### Exercise description
Report how many lines of the rows below contain the string "Personal", treating case as significant. Give only the number.

### Records supplied

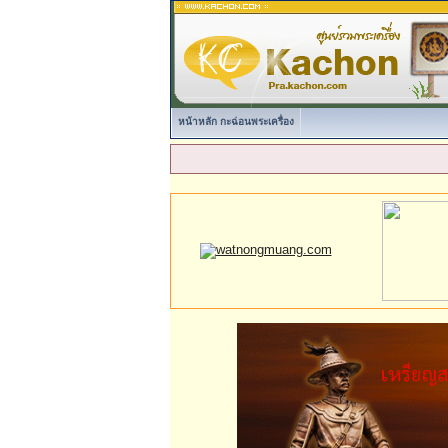
หน้าหลัก กะฉ่อนพระเครื่อง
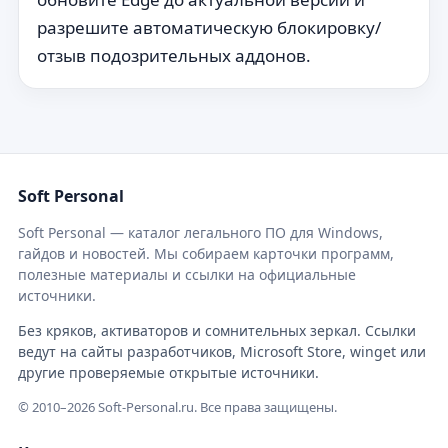
разрешите автоматическую блокировку/
отзыв подозрительных аддонов.
Soft Personal
Soft Personal — каталог легального ПО для Windows,
гайдов и новостей. Мы собираем карточки программ,
полезные материалы и ссылки на официальные
источники.
Без кряков, активаторов и сомнительных зеркал. Ссылки
ведут на сайты разработчиков, Microsoft Store, winget или
другие проверяемые открытые источники.
© 2010–2026 Soft-Personal.ru. Все права защищены.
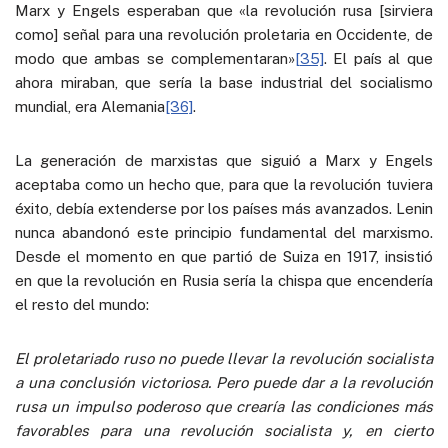
Marx y Engels esperaban que «la revolución rusa [sirviera
como] señal para una revolución proletaria en Occidente, de
modo que ambas se complementaran»
[35]
. El país al que
ahora miraban, que sería la base industrial del socialismo
mundial, era Alemania
[36]
.
La generación de marxistas que siguió a Marx y Engels
aceptaba como un hecho que, para que la revolución tuviera
éxito, debía extenderse por los países más avanzados. Lenin
nunca abandonó este principio fundamental del marxismo.
Desde el momento en que partió de Suiza en 1917, insistió
en que la revolución en Rusia sería la chispa que encendería
el resto del mundo:
El proletariado ruso no puede llevar la revolución socialista
a una conclusión victoriosa. Pero puede dar a la revolución
rusa un impulso poderoso que crearía las condiciones más
favorables para una revolución socialista y, en cierto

### Solution for this exercise
3